REPUBLIKA.CO.ID, JAKARTA -- Kompensasi kenaikan harga bahan bakar minyak (BBM) dalam bentuk bantuan langsung sementara masyarakat (BLSM) dikhawatirkan tidak akan efektif. Ini akan terjadi bila data calon penerimanya tidak diperbaiki.
"Jangan sampai kesalahan BLT kemarin diulangi, disepakati tapi tidak ada data. Mau dibagikan siapa BLT itu, akhirnya pertengkaran di level grassroot," kata Kepala Lembaga Demografi UI Sonny Harry B Harmadi di Jakarta, Sabtu (1/6).

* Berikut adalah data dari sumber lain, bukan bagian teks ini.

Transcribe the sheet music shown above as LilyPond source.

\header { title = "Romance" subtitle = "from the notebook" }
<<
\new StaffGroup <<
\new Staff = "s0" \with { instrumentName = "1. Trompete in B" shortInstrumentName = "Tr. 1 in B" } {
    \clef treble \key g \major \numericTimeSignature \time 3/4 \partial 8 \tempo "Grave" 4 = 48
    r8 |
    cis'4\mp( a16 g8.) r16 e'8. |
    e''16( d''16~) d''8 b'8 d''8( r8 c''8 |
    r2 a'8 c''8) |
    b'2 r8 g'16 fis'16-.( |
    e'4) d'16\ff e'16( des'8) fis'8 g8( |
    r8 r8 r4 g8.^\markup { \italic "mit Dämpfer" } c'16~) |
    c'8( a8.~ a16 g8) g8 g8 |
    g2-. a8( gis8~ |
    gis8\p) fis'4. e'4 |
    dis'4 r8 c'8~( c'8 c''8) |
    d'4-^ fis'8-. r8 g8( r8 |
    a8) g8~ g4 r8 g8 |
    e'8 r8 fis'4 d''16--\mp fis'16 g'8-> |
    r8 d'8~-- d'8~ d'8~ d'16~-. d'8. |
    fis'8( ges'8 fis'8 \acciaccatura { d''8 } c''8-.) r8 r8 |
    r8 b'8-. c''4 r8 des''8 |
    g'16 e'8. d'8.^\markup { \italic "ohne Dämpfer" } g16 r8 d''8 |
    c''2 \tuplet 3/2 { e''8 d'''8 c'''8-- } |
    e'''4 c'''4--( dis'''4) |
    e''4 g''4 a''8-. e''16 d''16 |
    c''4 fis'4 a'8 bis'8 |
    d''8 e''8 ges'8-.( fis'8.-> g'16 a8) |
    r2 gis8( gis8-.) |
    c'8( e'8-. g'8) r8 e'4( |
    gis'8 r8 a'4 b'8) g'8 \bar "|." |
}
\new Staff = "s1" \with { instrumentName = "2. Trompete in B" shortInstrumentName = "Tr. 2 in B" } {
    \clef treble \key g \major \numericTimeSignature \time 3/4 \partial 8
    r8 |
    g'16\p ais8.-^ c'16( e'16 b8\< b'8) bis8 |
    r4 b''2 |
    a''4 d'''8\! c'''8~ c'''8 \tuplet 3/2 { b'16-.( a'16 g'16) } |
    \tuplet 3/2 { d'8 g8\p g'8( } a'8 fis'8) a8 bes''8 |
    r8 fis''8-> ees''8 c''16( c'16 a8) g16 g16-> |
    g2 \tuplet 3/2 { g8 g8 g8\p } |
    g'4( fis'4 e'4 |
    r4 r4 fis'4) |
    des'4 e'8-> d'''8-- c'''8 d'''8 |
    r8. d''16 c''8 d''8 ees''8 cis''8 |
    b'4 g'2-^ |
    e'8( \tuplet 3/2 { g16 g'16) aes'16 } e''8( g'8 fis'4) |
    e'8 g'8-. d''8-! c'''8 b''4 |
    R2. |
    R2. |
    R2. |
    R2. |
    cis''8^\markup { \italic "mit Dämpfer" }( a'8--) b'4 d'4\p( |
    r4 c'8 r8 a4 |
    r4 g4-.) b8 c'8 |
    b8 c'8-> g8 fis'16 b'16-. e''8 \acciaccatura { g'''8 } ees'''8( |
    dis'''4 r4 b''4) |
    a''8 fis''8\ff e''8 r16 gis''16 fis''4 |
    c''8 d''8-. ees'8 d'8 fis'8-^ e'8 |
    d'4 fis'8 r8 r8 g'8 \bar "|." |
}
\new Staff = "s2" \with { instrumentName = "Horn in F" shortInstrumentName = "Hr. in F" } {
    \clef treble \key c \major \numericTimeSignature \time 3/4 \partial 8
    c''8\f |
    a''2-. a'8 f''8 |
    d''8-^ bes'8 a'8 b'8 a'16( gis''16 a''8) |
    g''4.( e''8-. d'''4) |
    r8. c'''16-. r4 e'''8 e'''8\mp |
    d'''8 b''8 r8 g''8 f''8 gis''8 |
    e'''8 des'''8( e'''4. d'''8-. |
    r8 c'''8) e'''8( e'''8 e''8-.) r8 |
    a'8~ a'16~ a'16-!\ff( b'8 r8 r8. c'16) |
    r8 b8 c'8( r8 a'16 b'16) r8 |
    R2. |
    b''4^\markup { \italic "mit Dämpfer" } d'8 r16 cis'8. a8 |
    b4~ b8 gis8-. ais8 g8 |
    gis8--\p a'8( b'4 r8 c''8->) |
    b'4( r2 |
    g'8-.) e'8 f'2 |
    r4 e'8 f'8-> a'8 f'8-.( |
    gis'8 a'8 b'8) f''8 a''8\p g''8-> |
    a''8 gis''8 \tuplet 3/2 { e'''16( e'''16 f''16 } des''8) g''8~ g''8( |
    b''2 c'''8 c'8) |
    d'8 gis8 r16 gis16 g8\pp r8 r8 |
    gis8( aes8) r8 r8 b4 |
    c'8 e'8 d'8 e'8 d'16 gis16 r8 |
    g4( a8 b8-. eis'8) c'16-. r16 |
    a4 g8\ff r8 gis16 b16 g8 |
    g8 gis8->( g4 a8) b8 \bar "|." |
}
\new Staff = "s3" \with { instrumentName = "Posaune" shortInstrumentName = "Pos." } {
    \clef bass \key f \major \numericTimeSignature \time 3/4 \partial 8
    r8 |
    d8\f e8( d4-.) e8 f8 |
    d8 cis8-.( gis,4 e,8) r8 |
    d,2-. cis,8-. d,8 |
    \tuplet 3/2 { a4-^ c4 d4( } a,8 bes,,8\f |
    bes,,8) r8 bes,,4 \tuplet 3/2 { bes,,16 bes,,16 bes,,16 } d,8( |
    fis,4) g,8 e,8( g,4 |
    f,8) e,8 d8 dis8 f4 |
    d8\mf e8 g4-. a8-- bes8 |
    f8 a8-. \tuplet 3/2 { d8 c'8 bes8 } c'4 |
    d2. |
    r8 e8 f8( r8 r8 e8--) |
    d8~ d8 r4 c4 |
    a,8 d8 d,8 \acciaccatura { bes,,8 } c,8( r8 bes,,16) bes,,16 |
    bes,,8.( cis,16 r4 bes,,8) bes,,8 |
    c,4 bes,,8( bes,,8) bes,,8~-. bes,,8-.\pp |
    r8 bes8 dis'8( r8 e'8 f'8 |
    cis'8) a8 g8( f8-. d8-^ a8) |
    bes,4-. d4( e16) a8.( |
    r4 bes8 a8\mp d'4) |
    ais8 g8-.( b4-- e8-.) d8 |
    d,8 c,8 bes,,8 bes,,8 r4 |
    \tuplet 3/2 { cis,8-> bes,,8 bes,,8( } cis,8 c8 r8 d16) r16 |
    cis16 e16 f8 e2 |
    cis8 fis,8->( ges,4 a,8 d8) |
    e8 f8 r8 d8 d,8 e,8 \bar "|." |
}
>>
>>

Saat ini, menurut Sonny, pemerintah mengatakan dana BLSM akan diperuntukkan bagi 15 juta rumah tangga yang dianggap miskin. Bila diasumsikan satu keluarga terdiri dari tiga orang, maka jumlah rakyat miskin mencapai 45 juta jiwa. Sementara data Badan Pusat Statistik (BPS) mengatakan jumlah penduduk yang hidup di garis kemiskinan sebanyak 30 juta jiwa. Artinya, ada selisih yang cukup banyak jika data tersebut dipakai.
Selain itu, data terakhir hasil Pendataan Program Perlindungan Sosial (PPLS) dari BPS 2011 menunjukkan 40 persen dari total penduduk Indonesia masuk kategori miskin. Menurut Sonny, asumsi jumlah penduduk miskin itu masih lebih tinggi dibanding alokasi BLSM yang disiapkan pemerintah.
Karenanya, pemerintah harus meninjau ulang jumlah penerima BLSM tersebut. Agar dana tersebut bisa diberikan tepat sasaran.
"Data PPLS cukup lengkap, ada nama dan alamat. Tetapi itu 2011, pergeseran penduduk miskin juga cukup besar hingga sekarang," ujarnya.